Edward Snowden has once again provided fodder for the surveillance fears of American citizens: New leaked documents show that the National Security Agency's (NSA's) XKeyscore search engine hoovers up vast amounts of private communications information, to the tune of 700,000 voice, fax and video files every day.

According to a report in The Intercept, XKeyscore doesn’t bother with intercepting last-mile telephone calls and the like. Oh no. It drinks directly from the hose: it taps into the billions off bits that are carried on the long-haul fiber-optic cables that make up the global communications network, including data on people's internet searches, documents, usernames, passwords, emails and chats, pictures, voice calls, webcam photos, advertising analytics traffic, social media traffic, botnet traffic, logged keystrokes, computer network exploitation (CNE) targeting, intercepted username and password pairs, file uploads to online services, VOIP streams taken from Skype sessions, etc. etc.

In other words, it absorbs everything.

XKeyscore is used by NSA intelligence agents as well as spooks in Canada, New Zealand and the UK (and possibly other allies) to target people by location, nationality and browsing histories. The NSA itself calls it "a fully distributed processing and query system that runs on machines around the world" with "the ability to scale in both processing power and storage."

### PROBLEMS AND TASKS
(a) In the XKeyscore article, how many voice, fax and video files does the search engine collect every day?
(b) Extend the XKeyscore article with a few more paragraphs in the same voice, picking up after its final sentence.
The data that follows is separate from the XKeyscore article.

### DATA BELOW
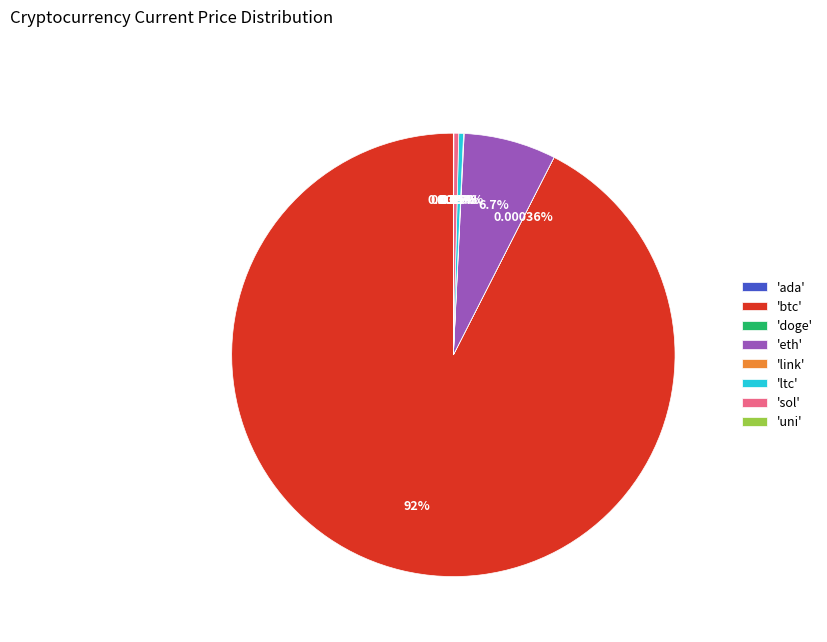

Which category accounts for the majority?

'btc'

### ANSWERS FOR THE EXERCISE
(a) 700,000

(b)
The Intercept reported that in reality, the system collects vast amounts of the aforementioned data and keeps it for up to five days—what the NSA calls “full-take” data on people’s communications. And, it stores the metadata of this traffic for up to 45 days. Storage facilities consist of 700+ servers scattered around the world, including in the US, Mexico, Brazil, UK, Spain, Russia, Nigeria, Somalia, Pakistan, Japan, Australia, and many other countries.

In a statement, the NSA told The Intercept that there’s nothing untoward going on:

The National Security Agency’s foreign intelligence operations are 1) authorized by law; 2) subject to multiple layers of stringent internal and external oversight; and 3) conducted in a manner that is designed to protect privacy and civil liberties. As provided for by Presidential Policy Directive 28 (PPD-28), all persons, regardless of their nationality, have legitimate privacy interests in the handling of their personal information. NSA goes to great lengths to narrowly tailor and focus its signals intelligence operations on the collection of communications that are most likely to contain foreign intelligence or counterintelligence information.